Expressing shock over the rising figures, Chairperson of Filipino Community Social Club Janete Daang said it is very surprising that the number is so high even though the Philippines Embassy is doing a lot to reduce the number of undocumented Filipinos. "A large number of them enter illegally from other countries, which makes matters worse for us," she told Times of Oman.

Recently, the Philippines Embassy in Muscat closed an employment loophole, which enabled undocumented Filipino nationals to enter the Sultanate without the formal permission of the mission after fleeing from their sponsors in neighbouring countries.

Ernesto C. Bihis, Labour Attaché of the Philippines Embassy in Muscat, noted that all Filipino nationals working in Oman traditionally required a "no objection certificate" to be issued by their embassy in Muscat as part of the visa-application procedure.

"This is mandatory if they are hired from the Philippines," he remarked.
Earlier, migrants entering the country across the border had not been subjected to such procedures, creating a situation where the embassy was not able to properly vouch for them or for the employer.

"We know the embassy officials have managed to change the rule after continuous dialogue with Omani authorities since undocumented workers are more likely to end up with onerous contracts and to encounter immigration or labour cases," Janete Daang added.
Non-payment of salaries.

The most common reasons for their decision to run away from their employers in neighbouring countries are the non-payment of salaries and sometimes physical abuse by their employers. "From just 1,500 in the year 2000, the number of Filipinos without valid residence or work permits is steadily growing in Oman," noted the CFO report.

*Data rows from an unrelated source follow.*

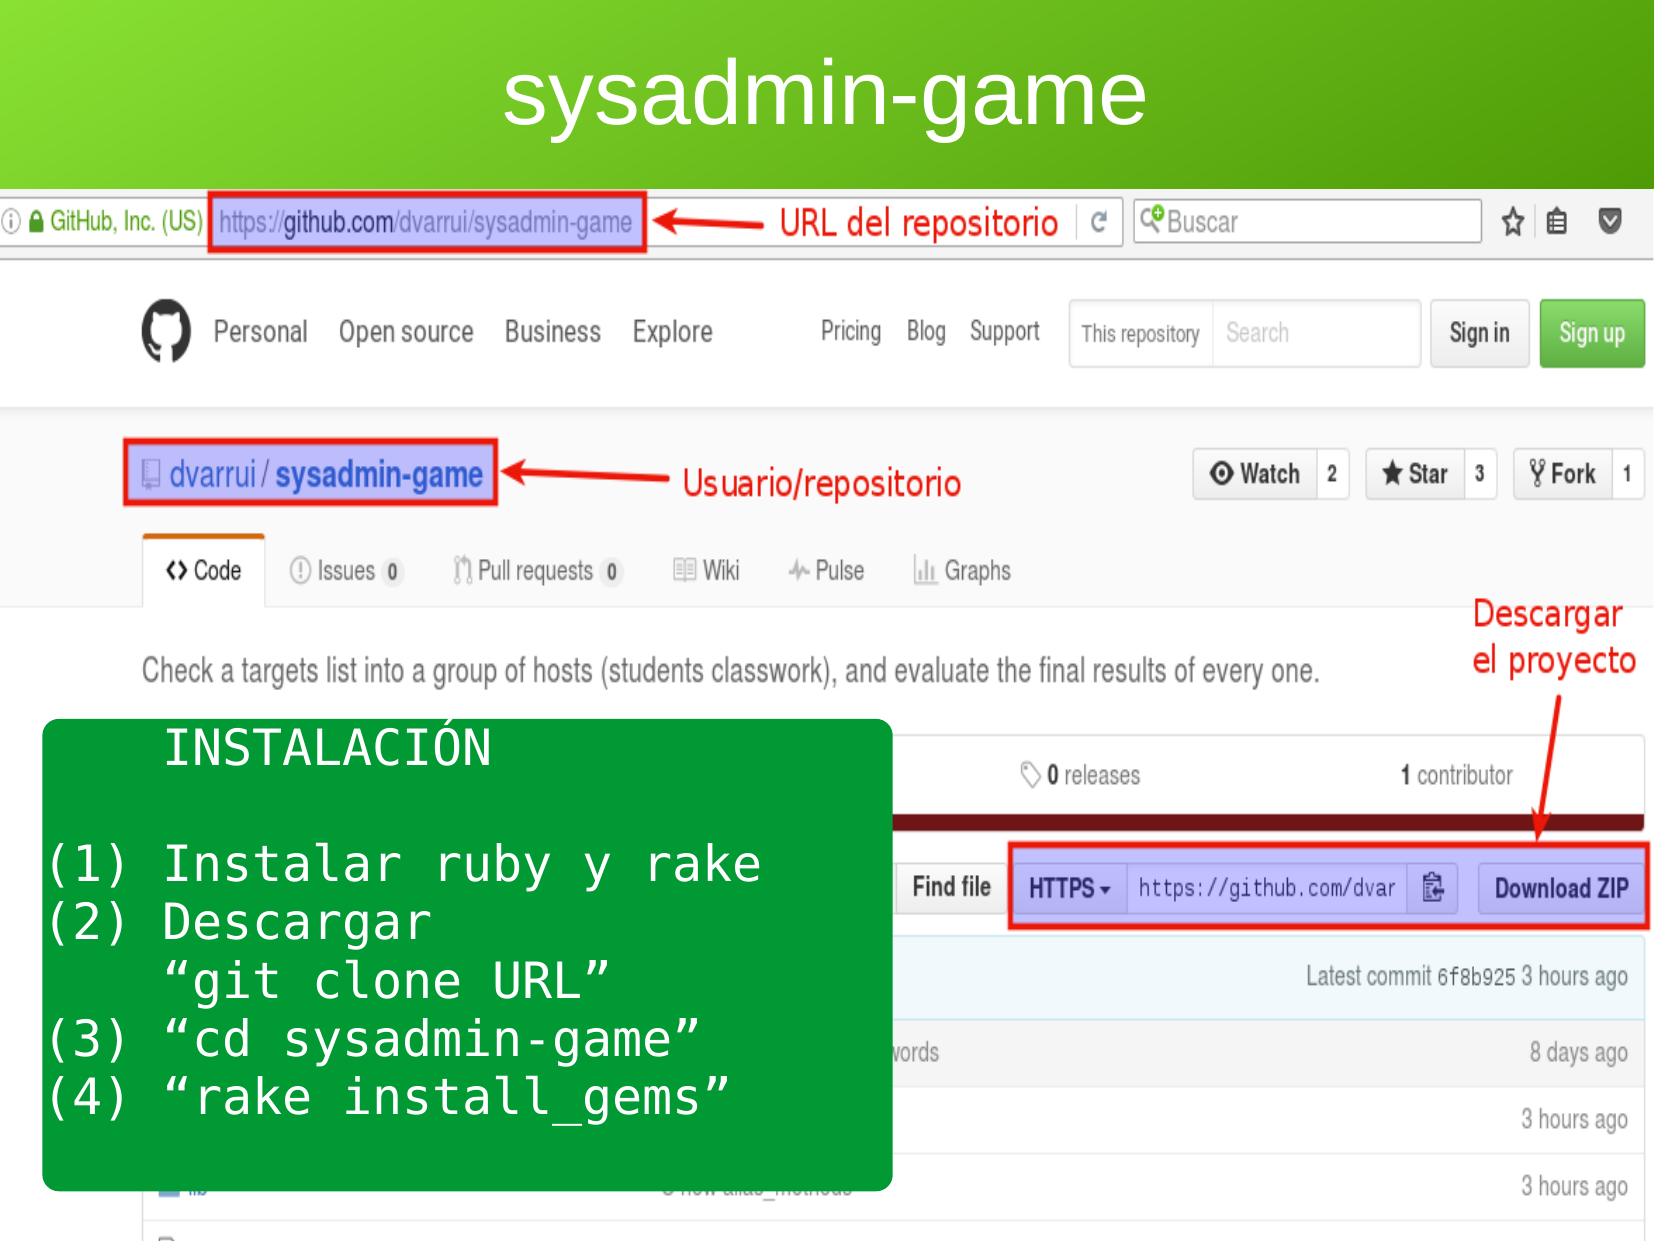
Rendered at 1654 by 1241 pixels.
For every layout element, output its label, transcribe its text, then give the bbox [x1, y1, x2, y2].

picture [0, 189, 1654, 1241]
title INSTALACIÓN (1) Instalar ruby y rake (2) Descargar “git clone URL” (3) “cd sysadmin-game” (4) “rake install_gems” [42, 718, 893, 1192]
title sysadmin-game [0, 0, 1654, 189]
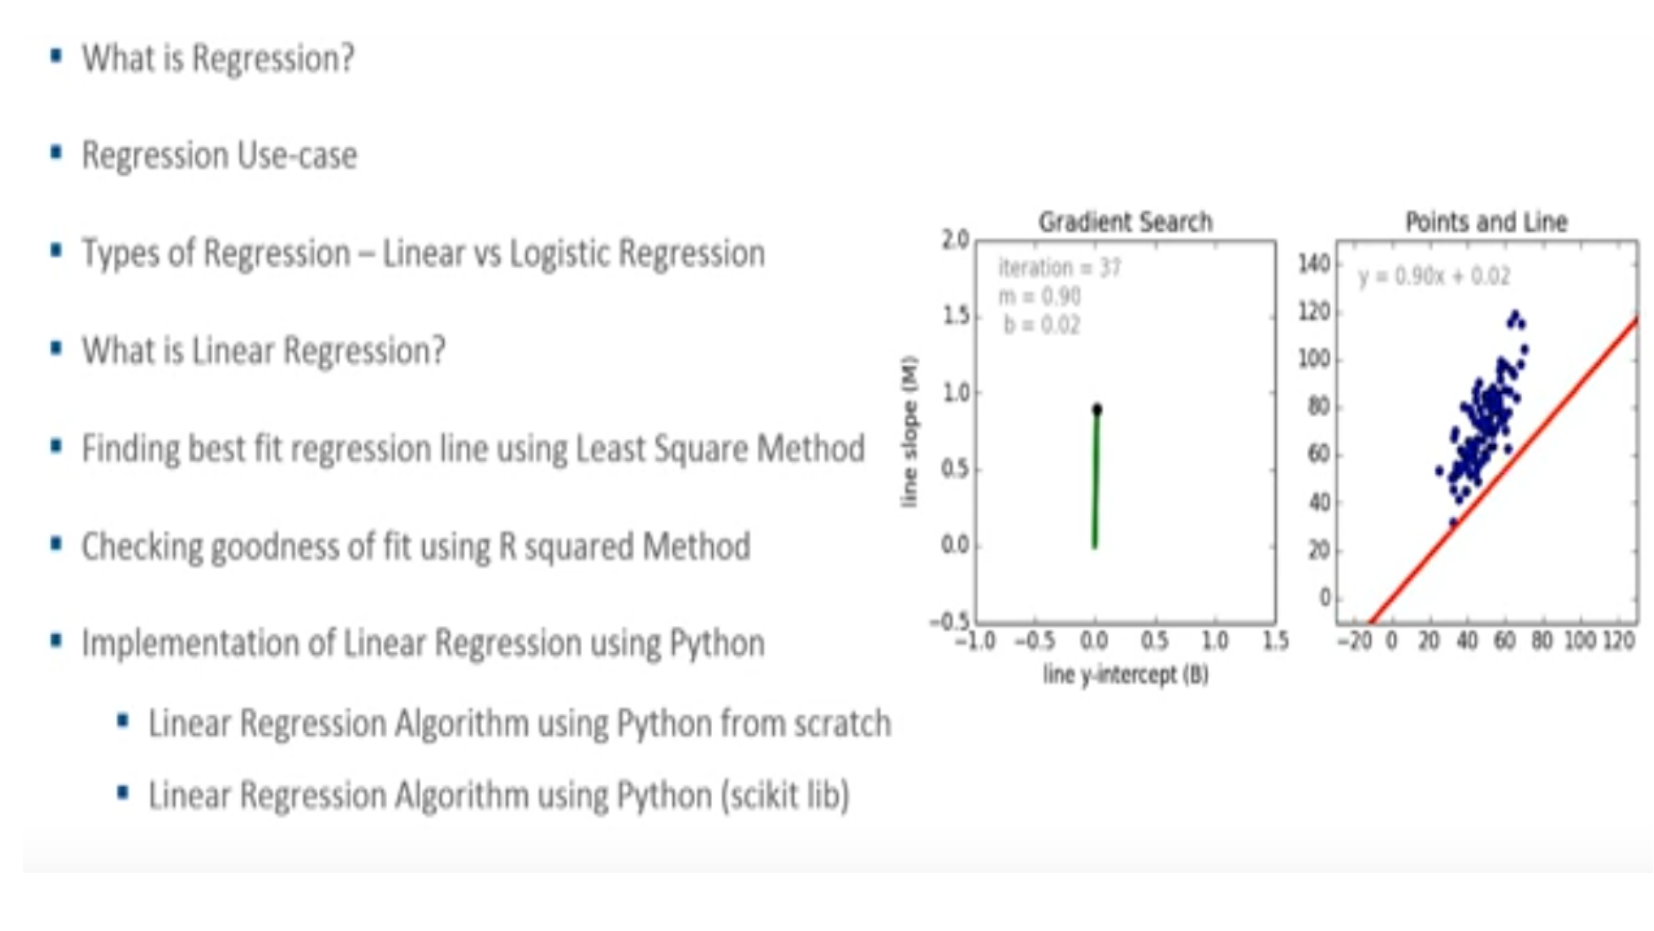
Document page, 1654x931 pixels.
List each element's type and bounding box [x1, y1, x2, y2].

picture [23, 35, 1654, 873]
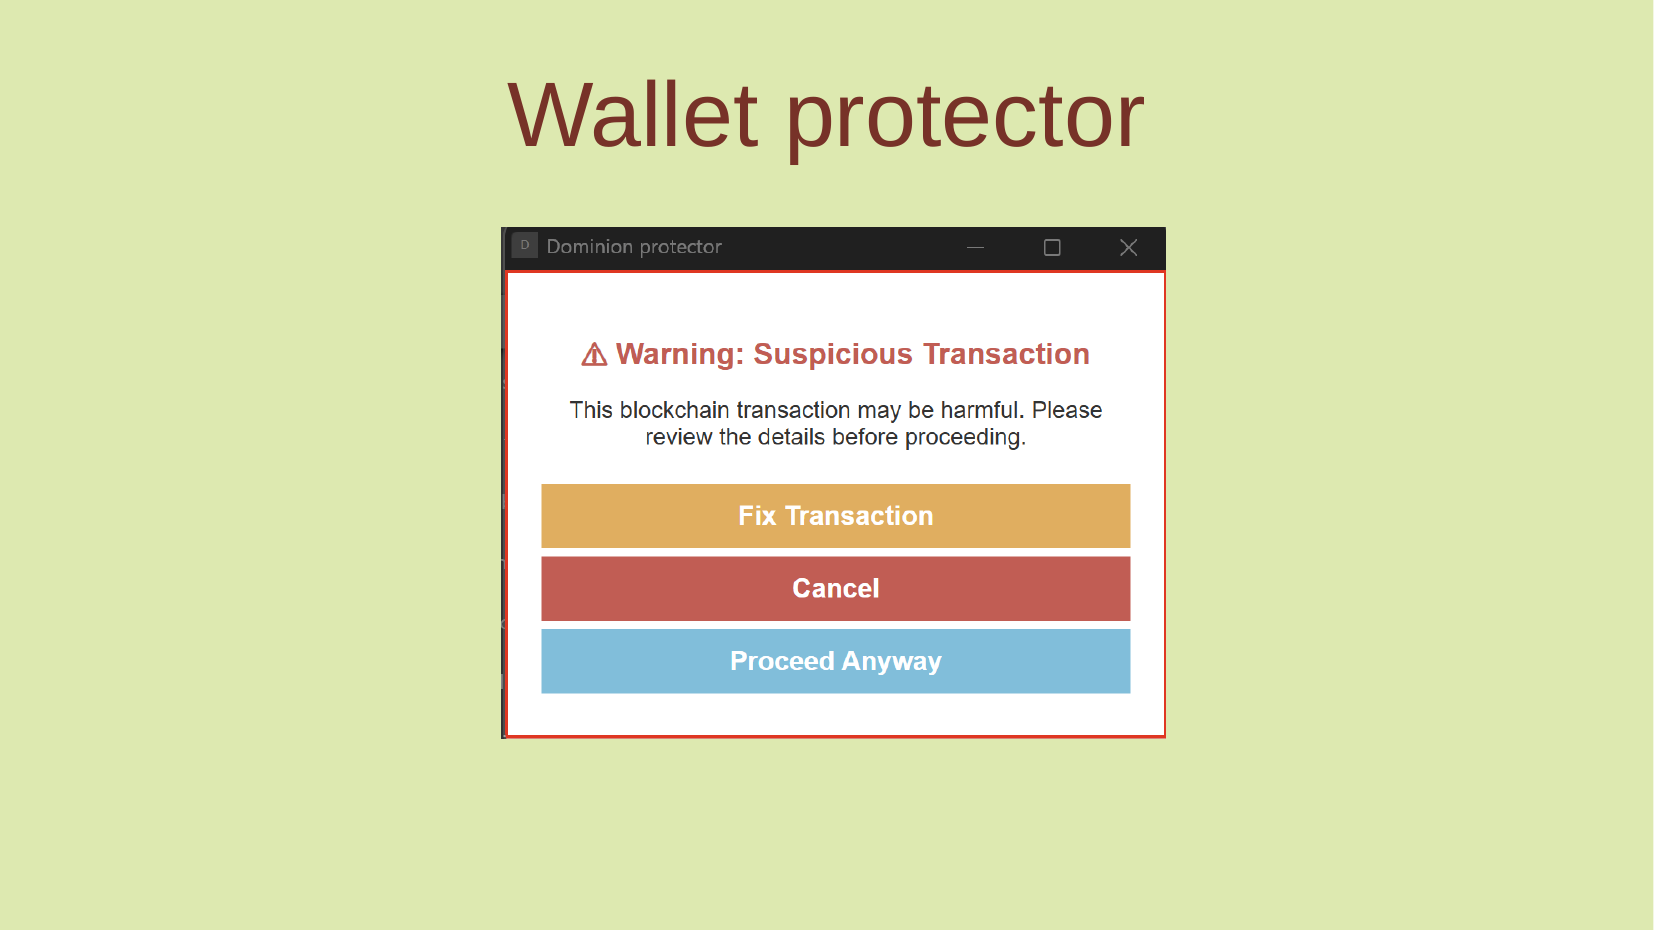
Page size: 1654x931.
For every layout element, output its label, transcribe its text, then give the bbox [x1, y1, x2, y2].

picture [501, 227, 1166, 739]
title Wallet protector [82, 37, 1571, 193]
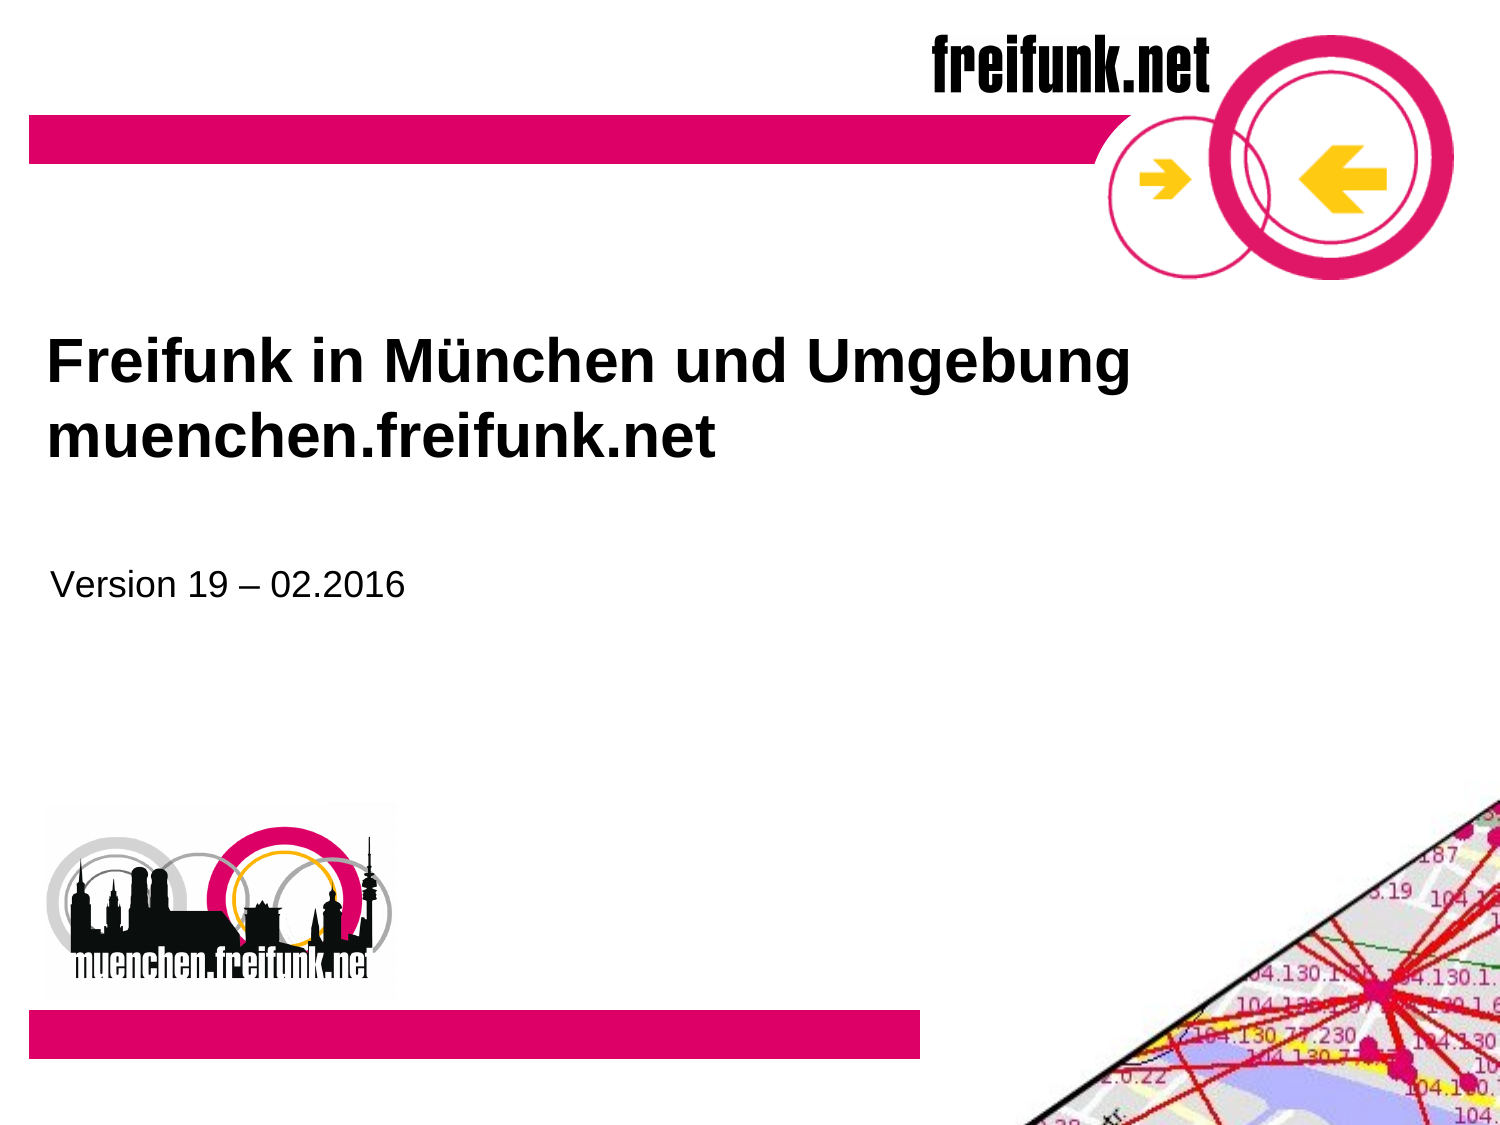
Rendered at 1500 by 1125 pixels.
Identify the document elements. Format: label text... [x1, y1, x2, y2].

The Stock Estimate of Filipinos Overseas also showed that in 2011, there were only 140 permanent migrants (immigrants, dual citizens, or legal permanent residents) in the Sultanate, whose stay did not depend on work contracts.

The number of temporary migrants, including Filipinos who are employed overseas but are expected to return, stood at 43,318 in 2011. Students, trainees, entrepreneurs, and businessmen are also considered to be part of this category. 

In 2011, there were 10.46 million overseas Filipinos — five per cent of international migrants worldwide — spread across 217 countries.

To avoid being tricked, the Department of Foreign Affairs has advised all job hunters to check the official list of labour-market opportunities on the Consulate General's website.

The CFO was established in 1980 to promote the interests of Filipino immigrants and permanent residents in other countries and to preserve and strengthen overseas Filipino communities all over the world .

The data covered 214 countries in 2009, 217 in 2010, and 227 in 2011, wherein the CFO noted there were 10.46 million overseas Filipinos, up from 8.6 million in 2009 and 9.5 million in 2010.

Part of the estimate was taken from the remittance records of overseas Filipinos and the departure/arrival documents filled out by immigrants at all airports and seaports in the Philippines.